I'm reading through the Sobolev Spaces section in Evans's Partial Differential Equations book, and I was stuck on a theorem characterizing the $H^{-1}$ norm. On page 299 Theorem 1 (in the second edition), he proves that for $f \in H^{-1}(U)$, $\begin{multline}\|f\|_{H^{-1}(U)} = \inf \Big\{ \left( \int_U \sum_{i=0}^n |f^i|^2 dx \right): \langle f, v \rangle = \int_U f^0 v + \sum_{i=1}^n f^i v_{x_i} dx,\\ \;f^0,\ldots,f^n \in L^2(U), \; \forall v \in H^1(U)\Big\}. \end{multline}$
Here $\langle \cdot, \cdot \rangle$ denotes the dual pairing of $H^{-1}$ and $H_0^1$.
To show this, he first states that given $f \in H^{-1}(U)$, we can apply to the Riesz Representation Theorem to get an element $u \in H_0^1$ such that $(u,v)_{H_0^1} = \langle f,v \rangle \; \forall v \in H_0^1$, where $(u,v)_{H_0^1} = \int Du \cdot Dv + uv dx$ is an inner product on $H_0^1$. Then we can define $f^0=u$ and $f^i = u_{x_i}$ for each $i$.

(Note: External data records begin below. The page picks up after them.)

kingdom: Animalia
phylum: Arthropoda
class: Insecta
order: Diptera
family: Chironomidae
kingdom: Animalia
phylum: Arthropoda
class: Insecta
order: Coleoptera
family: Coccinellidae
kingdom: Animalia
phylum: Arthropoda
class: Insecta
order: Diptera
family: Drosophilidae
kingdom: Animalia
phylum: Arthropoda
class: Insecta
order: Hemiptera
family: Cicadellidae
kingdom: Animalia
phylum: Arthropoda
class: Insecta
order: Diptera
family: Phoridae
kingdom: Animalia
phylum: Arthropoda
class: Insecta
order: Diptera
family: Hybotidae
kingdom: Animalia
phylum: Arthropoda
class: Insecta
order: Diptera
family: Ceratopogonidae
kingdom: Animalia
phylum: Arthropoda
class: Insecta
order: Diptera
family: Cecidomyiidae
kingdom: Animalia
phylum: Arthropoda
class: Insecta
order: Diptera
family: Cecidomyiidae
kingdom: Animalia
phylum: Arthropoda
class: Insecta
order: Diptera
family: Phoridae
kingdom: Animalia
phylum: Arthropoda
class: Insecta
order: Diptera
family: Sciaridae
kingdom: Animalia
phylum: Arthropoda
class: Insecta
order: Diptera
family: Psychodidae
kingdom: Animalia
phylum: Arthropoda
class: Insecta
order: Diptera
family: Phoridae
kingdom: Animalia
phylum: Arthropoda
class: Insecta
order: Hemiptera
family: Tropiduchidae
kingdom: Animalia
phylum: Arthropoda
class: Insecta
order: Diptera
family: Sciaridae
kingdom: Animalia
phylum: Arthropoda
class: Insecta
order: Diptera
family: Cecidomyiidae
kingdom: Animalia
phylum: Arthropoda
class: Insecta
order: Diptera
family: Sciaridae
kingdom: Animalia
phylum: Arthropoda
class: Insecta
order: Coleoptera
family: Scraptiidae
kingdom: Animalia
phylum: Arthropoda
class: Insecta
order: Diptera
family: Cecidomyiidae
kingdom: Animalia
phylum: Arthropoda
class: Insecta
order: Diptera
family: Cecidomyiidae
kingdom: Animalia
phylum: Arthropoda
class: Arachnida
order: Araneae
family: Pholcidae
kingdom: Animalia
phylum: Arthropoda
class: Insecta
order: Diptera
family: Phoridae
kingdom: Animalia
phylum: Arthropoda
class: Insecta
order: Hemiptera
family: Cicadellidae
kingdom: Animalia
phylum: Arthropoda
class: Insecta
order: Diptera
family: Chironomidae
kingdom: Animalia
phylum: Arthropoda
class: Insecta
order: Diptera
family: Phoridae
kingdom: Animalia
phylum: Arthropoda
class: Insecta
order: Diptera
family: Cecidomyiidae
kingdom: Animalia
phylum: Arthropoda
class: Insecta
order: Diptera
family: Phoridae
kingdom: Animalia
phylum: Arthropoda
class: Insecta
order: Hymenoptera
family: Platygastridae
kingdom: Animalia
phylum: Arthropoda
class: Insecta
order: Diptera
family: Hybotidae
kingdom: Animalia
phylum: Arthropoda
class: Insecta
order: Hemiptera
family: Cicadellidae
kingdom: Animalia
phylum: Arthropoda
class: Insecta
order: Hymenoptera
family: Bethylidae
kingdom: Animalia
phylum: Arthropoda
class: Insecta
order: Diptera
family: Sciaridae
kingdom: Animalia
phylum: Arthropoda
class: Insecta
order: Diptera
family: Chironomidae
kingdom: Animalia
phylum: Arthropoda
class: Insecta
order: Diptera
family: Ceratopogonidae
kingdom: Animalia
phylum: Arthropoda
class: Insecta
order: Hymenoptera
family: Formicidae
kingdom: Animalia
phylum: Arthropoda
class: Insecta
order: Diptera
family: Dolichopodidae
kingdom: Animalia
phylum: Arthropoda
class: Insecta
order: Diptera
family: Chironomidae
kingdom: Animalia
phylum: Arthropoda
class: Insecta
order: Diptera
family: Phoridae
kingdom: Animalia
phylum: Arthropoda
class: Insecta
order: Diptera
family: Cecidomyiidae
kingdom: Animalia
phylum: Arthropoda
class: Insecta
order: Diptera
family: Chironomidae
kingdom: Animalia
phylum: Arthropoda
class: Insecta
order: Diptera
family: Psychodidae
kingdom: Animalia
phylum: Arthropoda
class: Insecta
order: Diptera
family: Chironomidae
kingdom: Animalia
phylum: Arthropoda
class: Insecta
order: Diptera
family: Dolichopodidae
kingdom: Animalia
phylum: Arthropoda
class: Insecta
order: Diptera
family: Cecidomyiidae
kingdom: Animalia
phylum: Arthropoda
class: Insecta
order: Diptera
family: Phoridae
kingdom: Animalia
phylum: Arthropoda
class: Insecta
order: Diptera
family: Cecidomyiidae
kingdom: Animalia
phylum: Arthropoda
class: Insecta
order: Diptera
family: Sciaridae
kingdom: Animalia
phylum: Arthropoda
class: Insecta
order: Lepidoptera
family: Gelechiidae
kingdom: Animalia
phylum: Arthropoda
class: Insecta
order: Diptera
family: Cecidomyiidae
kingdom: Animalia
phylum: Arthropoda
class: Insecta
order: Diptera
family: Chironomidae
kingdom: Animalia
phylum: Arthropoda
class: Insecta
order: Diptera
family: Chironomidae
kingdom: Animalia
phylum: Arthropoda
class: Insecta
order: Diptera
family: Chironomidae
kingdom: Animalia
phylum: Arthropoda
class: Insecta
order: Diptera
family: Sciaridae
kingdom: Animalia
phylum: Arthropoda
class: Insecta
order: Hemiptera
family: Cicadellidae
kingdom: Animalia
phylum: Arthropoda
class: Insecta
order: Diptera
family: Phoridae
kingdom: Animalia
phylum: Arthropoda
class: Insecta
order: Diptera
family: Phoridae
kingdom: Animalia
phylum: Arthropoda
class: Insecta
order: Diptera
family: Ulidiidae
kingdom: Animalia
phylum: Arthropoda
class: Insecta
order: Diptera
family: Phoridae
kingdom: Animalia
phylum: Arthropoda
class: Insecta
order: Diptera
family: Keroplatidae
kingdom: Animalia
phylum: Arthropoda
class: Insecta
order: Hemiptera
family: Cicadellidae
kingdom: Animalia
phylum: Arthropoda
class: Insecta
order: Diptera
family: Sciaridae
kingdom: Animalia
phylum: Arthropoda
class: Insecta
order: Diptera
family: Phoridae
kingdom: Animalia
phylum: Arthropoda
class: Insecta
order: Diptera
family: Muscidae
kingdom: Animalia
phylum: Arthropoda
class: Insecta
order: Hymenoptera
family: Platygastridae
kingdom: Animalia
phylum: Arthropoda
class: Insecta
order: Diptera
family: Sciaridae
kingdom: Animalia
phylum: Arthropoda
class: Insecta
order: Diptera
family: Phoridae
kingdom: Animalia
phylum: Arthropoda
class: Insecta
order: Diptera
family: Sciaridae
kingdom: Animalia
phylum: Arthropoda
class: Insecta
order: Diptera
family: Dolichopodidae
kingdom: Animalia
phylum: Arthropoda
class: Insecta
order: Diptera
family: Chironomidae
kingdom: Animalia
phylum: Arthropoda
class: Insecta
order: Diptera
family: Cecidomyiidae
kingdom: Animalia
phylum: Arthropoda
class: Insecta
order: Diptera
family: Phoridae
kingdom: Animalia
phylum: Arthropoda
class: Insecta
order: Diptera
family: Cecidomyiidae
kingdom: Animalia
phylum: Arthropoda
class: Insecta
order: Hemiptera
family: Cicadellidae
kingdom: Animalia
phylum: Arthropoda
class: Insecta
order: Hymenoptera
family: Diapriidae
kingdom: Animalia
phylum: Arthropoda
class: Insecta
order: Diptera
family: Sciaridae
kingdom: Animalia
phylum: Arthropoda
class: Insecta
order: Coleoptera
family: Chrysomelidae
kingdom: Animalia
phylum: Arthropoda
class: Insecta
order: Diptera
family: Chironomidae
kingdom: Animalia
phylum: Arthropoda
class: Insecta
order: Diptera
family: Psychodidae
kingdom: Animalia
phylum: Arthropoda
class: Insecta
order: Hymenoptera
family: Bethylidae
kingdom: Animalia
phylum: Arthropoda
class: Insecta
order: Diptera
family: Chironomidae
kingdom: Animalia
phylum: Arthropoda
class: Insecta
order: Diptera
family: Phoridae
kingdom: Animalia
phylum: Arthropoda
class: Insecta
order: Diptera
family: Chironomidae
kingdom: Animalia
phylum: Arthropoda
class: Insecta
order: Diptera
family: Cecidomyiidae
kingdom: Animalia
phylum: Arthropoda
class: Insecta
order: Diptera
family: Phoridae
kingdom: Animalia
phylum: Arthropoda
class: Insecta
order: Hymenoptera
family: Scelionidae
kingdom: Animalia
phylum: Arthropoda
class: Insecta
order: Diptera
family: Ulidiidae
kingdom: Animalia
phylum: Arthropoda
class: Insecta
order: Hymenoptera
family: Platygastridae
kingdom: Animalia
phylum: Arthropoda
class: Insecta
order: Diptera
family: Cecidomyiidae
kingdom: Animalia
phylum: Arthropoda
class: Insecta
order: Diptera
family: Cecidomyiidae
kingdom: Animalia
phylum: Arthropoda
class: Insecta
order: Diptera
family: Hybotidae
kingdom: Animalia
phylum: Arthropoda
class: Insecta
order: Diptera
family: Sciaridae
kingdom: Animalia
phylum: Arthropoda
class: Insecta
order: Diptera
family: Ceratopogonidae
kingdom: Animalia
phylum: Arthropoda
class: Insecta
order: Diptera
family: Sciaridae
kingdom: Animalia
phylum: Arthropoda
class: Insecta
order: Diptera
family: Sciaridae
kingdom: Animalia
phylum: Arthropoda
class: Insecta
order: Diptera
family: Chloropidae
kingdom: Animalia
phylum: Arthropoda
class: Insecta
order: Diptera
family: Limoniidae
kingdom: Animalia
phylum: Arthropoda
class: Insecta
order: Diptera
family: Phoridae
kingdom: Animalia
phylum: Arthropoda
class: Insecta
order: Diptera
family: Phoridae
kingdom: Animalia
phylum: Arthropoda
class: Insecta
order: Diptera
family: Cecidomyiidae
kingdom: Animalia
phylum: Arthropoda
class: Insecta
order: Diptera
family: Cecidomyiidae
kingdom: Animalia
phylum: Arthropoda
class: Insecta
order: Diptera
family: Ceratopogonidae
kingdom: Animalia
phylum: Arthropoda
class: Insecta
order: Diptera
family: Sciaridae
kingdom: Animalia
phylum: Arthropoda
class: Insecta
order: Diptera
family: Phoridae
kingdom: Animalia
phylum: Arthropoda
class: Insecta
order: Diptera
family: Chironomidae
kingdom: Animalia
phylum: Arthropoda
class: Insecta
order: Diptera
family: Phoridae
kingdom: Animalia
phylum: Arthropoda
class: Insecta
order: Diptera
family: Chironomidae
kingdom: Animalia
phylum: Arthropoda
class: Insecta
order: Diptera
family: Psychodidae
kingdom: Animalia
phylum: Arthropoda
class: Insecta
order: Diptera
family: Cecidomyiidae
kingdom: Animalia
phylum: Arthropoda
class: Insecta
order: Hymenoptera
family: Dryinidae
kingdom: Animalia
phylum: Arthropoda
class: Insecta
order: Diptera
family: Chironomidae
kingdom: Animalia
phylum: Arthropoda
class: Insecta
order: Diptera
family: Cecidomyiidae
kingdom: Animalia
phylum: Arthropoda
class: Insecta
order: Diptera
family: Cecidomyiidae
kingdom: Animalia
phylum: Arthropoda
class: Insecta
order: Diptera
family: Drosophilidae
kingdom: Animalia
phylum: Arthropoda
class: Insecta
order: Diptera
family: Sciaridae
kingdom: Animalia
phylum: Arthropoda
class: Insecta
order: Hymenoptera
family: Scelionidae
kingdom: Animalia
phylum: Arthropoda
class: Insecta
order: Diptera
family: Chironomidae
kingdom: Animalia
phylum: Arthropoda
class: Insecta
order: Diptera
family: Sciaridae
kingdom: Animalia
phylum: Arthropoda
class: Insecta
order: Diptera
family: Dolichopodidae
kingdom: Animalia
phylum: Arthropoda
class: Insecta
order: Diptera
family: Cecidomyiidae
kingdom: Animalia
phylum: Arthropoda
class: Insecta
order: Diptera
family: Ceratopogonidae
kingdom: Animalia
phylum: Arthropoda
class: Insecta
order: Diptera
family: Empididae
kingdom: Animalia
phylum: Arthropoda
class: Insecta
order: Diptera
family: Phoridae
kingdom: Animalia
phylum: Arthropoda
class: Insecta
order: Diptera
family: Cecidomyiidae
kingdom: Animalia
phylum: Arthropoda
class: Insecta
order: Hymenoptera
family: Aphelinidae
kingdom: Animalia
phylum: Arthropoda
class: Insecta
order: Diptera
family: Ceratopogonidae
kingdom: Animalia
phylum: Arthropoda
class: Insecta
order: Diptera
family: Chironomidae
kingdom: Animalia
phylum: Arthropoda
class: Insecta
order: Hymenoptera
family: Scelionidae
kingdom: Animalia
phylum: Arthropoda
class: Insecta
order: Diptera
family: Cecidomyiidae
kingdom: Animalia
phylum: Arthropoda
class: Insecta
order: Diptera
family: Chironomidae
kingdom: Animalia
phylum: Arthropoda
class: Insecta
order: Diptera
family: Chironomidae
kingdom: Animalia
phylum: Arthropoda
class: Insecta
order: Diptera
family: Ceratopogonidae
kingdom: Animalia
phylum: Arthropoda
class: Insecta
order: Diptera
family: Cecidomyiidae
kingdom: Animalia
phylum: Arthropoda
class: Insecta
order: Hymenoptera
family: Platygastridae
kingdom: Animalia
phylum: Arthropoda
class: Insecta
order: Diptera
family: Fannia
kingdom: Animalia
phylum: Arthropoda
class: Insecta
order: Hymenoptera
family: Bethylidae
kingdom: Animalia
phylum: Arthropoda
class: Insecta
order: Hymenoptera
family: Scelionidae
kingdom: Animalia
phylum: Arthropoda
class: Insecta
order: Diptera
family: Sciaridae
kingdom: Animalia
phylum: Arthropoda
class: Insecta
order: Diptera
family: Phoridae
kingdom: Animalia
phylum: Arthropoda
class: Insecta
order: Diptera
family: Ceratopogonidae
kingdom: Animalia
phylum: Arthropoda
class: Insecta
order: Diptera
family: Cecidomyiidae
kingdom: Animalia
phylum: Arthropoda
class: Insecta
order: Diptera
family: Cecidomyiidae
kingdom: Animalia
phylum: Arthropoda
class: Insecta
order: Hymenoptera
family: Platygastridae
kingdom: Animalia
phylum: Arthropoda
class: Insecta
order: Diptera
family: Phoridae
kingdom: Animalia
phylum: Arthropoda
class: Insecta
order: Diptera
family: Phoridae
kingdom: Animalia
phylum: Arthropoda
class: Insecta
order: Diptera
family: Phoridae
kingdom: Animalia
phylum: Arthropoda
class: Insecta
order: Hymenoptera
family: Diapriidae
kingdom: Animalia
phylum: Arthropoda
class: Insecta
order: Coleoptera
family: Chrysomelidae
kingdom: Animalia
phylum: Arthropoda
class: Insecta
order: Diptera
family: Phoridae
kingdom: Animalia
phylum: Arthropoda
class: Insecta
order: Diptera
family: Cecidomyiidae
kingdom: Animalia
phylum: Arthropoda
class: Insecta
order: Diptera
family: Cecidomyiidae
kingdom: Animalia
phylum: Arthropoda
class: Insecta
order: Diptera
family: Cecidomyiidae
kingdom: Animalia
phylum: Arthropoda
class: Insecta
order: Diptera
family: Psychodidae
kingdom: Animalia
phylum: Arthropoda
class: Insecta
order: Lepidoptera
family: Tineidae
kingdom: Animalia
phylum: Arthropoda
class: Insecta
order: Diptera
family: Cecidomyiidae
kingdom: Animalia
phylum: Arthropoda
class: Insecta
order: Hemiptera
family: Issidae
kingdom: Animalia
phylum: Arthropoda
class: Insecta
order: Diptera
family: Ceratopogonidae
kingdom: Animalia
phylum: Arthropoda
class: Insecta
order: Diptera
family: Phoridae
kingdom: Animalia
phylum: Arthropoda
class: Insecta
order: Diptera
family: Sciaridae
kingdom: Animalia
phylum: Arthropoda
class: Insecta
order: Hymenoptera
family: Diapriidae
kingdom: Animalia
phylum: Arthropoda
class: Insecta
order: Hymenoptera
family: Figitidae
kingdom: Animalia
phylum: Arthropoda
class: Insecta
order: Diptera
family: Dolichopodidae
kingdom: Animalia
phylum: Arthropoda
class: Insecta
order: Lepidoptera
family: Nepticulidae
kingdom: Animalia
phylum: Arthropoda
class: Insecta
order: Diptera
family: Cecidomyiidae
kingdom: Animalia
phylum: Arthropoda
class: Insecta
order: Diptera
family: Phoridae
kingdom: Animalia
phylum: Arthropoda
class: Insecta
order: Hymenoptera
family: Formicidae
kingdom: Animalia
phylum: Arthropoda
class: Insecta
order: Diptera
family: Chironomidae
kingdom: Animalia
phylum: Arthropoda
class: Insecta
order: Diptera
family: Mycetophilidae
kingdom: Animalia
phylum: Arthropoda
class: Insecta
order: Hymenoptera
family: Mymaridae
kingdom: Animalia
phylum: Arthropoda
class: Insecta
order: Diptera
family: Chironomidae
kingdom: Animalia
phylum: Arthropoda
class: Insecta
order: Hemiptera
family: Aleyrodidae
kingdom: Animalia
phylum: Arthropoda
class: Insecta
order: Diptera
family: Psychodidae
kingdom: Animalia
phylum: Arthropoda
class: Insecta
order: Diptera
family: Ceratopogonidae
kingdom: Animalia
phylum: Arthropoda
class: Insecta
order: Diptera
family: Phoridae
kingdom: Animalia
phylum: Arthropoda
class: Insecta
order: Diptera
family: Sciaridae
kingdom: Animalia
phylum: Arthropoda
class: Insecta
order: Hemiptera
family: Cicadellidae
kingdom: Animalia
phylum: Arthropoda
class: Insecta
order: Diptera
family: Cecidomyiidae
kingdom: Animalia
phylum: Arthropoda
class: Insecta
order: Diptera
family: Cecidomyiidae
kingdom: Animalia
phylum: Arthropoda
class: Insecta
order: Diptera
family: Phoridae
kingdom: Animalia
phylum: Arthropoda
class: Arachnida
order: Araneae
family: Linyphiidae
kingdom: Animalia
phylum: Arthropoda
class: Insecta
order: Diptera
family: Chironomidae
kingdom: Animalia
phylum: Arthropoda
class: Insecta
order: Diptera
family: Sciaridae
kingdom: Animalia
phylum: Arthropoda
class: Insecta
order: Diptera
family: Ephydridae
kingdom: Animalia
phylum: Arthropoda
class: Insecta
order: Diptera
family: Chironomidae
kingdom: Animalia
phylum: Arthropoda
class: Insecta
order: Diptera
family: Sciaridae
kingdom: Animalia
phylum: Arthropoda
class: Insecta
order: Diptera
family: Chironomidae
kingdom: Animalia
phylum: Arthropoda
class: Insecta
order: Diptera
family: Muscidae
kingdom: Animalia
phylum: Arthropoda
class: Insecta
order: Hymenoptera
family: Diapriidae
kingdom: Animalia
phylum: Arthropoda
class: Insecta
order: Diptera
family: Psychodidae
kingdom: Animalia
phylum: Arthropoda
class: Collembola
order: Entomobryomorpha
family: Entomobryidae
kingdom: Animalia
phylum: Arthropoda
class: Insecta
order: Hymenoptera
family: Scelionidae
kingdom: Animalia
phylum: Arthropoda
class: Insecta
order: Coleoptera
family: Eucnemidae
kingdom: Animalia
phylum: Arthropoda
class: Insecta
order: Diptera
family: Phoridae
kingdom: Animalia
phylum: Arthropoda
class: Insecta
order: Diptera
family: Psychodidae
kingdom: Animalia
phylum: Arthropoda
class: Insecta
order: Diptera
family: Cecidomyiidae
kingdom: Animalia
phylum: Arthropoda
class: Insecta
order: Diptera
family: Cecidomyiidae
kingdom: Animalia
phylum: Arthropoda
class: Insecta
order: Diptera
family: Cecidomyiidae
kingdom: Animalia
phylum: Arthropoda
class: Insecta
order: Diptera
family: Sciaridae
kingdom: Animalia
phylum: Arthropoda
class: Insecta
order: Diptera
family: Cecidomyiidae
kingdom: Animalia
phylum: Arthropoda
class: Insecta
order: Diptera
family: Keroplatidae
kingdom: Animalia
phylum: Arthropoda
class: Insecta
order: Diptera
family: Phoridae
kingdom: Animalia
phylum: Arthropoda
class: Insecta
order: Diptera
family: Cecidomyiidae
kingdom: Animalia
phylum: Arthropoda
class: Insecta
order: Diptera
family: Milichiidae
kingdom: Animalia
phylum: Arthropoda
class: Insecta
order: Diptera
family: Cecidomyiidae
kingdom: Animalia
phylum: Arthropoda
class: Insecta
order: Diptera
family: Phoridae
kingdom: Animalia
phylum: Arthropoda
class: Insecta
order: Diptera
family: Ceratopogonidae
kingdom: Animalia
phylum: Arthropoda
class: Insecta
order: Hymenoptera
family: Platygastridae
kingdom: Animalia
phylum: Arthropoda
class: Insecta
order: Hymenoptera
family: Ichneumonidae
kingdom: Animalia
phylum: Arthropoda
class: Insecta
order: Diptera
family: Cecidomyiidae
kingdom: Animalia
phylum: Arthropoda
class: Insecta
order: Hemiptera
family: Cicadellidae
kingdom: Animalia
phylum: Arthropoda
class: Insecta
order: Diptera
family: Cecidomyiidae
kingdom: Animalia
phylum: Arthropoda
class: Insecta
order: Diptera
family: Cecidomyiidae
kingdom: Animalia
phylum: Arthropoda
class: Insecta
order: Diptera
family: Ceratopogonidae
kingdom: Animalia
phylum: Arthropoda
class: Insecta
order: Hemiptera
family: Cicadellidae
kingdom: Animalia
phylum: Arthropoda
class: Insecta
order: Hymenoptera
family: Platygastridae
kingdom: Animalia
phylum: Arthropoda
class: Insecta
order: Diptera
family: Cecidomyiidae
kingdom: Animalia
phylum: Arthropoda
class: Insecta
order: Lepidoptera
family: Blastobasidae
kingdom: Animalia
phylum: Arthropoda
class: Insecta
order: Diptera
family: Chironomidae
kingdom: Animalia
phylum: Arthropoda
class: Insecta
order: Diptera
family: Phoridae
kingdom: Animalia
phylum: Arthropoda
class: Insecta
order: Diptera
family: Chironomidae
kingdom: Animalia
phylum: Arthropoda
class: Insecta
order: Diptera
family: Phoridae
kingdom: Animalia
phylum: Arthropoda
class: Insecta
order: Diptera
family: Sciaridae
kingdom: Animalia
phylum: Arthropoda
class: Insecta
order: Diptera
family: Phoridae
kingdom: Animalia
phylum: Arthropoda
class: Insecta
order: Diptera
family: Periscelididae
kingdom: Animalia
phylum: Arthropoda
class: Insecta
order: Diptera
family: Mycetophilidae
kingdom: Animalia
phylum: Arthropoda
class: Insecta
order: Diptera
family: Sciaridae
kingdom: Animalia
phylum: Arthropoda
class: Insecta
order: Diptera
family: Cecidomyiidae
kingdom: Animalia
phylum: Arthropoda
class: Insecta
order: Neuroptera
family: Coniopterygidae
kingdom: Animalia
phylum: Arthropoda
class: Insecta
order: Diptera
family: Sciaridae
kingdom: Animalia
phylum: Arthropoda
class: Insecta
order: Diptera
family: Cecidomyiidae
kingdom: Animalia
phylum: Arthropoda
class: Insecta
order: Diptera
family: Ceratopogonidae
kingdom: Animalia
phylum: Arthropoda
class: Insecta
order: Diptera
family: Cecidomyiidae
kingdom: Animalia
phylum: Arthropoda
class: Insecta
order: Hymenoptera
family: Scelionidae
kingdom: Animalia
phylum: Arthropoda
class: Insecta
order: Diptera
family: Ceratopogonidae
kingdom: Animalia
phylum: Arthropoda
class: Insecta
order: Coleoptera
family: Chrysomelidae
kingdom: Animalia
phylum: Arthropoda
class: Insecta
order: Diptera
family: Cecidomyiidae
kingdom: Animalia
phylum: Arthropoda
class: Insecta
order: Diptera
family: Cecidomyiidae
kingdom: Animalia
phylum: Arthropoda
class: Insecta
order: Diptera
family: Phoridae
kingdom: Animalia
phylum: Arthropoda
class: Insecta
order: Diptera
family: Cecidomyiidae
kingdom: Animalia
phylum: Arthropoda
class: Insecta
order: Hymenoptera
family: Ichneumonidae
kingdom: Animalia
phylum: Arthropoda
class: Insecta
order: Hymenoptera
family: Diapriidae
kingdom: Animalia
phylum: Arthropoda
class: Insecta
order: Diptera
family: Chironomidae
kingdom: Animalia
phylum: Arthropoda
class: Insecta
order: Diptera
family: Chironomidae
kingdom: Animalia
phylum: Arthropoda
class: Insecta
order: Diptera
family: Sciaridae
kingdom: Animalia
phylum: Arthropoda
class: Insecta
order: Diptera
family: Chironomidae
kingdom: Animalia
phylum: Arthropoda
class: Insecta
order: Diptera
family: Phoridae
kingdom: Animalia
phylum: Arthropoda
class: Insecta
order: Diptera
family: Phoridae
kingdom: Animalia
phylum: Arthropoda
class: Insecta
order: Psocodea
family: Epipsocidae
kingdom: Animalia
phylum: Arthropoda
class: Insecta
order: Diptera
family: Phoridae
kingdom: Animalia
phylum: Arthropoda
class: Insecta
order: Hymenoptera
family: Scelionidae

Now, if $\langle f, v \rangle = \int_U g^0 v + \sum_{i=1}^n g^i v_{x_i} dx$, for $g^0,\ldots,g^n \in L^2(U)$, then by choosing $v=u$, we can see that $\int_U |Du|^2 +|u|^2 dx \leq \int_U \sum_{i=0}^n |g^i|^2 dx.$
How does he get this inequality?
When you let $v=u$, you get $\int_U |Du|^2 +|u|^2 dx = \int_U g^0 u + \sum_{i=1}^n g^i u_{x_i} dx$ and I don't see how you can get the $\{u,u_{x_i}\}$ terms to disappear on the right side.